Working in industries like data analytics, the power and potential behind AI tools like ChatGPT sparks two simultaneous but contradictory thoughts:

  • – This is awesome! How can I utilise it in my workplace?
  • – … So, how long before a chatbot replaces me?

This blog will signpost a selection of useful ways to enlist ChatGPT in the workplace, and some considerations around the limitations or risks surrounding ChatGPT.

Increase Productivity

The catalogue of ideas for how we can use ChatGPT to the benefit of business is essentially limitless. The overarching theme in all use cases is that they allow employees to automate tasks, improve accuracy, work more efficiently, reduce expenses, and allow time to focus on and develop other areas of business.

Feedback from employees within our organisation has shed light on the benefits of ChatGPT in the workplace. Several have found ChatGPT has significantly reduced the time they spend writing code, stating that it often produces cleaner and better structured code that theirs. Others have noted the time saving impacts of ChatGPT, particularly in writing documentation as it allows you to feed in key information and ChatGPT produces outlines for documentation in half the original time. I have personally found ChatGPT to be most beneficial in stripping back and simplifying my written language. When communicating complicated technical jargon or processes, leveraging ChatGPT to remove unnecessary and flowery language can significantly improve communication with colleagues and customers alike.

Here are some more quick ideas of how ChatGPT can be utilised on a technical level:

  • – Debugging, writing, and explaining code.
  • – Adding comments to code, creating data dictionaries, and optimising queries.
  • – Providing insights on datasets.
  • – Writing or proof-reading documentation.

Business use cases more generally can include:

  • – Writing emails.
  • – Social media posts and content creation (quick creativity inspiration).
  • – Producing training material.
  • – Understanding customer feedback and making decisions based off this.
  • – Writing policy or strategy documentation succinctly and clearly.
Risks and Limitations

Before we get too carried away with its array of powerful features, it is important to remember that ChatGPT should be treated like a co-pilot, or peer review. Relying solely on ChatGPT can lead to the oversight of issues and associated complications.

Alongside its success, a host of security, privacy, and ethical concerns have been raised, alerting users to the potential shortcomings of using ChatGPT. This was particularly pertinent after a major privacy breach in March 2023 where several users’ personal chat histories were leaked. Moreover, in April 2023, Italy banned the use of ChatGPT stating that it violated several GDPR regulations; namely, misinformation about data collection and the absence of parental consent or age control systems.  

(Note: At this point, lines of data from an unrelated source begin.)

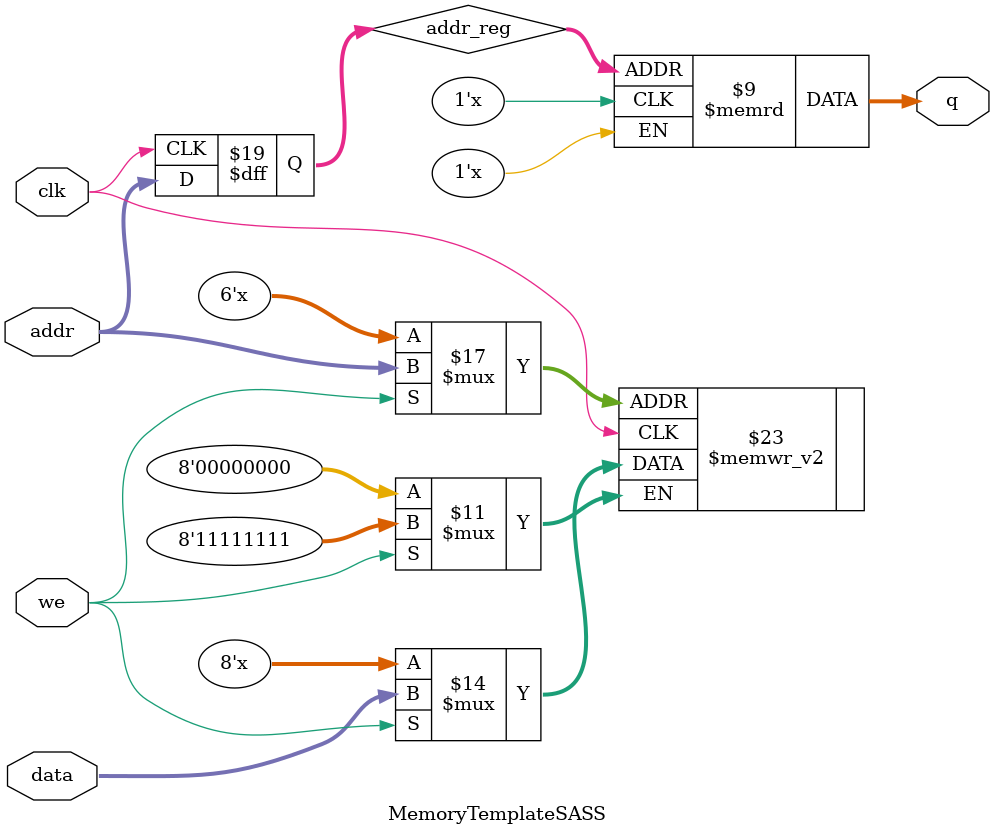
<source format=v>

module MemoryTemplateSASS 
#(parameter DATA_WIDTH=8, parameter ADDR_WIDTH=6)
(
    input [(DATA_WIDTH-1):0] data,           // Data input (to be written to RAM)
    input [(ADDR_WIDTH-1):0] addr,           // Address input (location in RAM)
    input we,                                // Write enable signal (when '1', data is written)
    input clk,                               // Clock signal for synchronization
    output [(DATA_WIDTH-1):0] q             // Data output (read from RAM)
);

    // Declare a memory array (RAM) of size 2^ADDR_WIDTH, each element is DATA_WIDTH bits wide
    reg [DATA_WIDTH-1:0] ram[2**ADDR_WIDTH-1:0];

    // Register for the address to synchronize with the read process
    reg [ADDR_WIDTH-1:0] addr_reg;

    // Always block to handle write operations and address registration
    always @ (posedge clk)
    begin
        // Perform write operation when write enable (we) is active
        if (we)
            ram[addr] <= data;  // Write the data to the RAM at the specified address

        // Register the current address to ensure stable read operations
        addr_reg <= addr;
    end

    // Continuous assignment to read data from RAM
    // The registered address (addr_reg) is used to access the RAM contents
    // so the read operation is synchronized with the clock.
    assign q = ram[addr_reg];  // Output the data stored at the registered address

endmodule

</source>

ChatGPT has been known to produce factual inaccuracies, and nonsensical, or even in some circumstances abusive and biased responses. Don’t forget to fact-check responses from ChatGPT as its knowledge is limited to September 2021 and it does not have access to current events unless it is fed this information. Beyond the workplace, schools and wider communities have the responsibility to guide people through using AI, which can easily be misused without proper education.

Final Verdict

The key take-away here is to soar high as a business with ChatGPT as your co-pilot. Take advantage of its powerful features to increase productivity and save time. And why stop at ChatGPT? There is a plethora of highly useful AI tools available which offer alternative features which may be more suitable for your business needs. But be mindful of what the tool is and is not appropriate for. Stay informed and curious about developments of AI more broadly, and how these systems handle your data. Finally, certainly don’t train it to write your blog posts.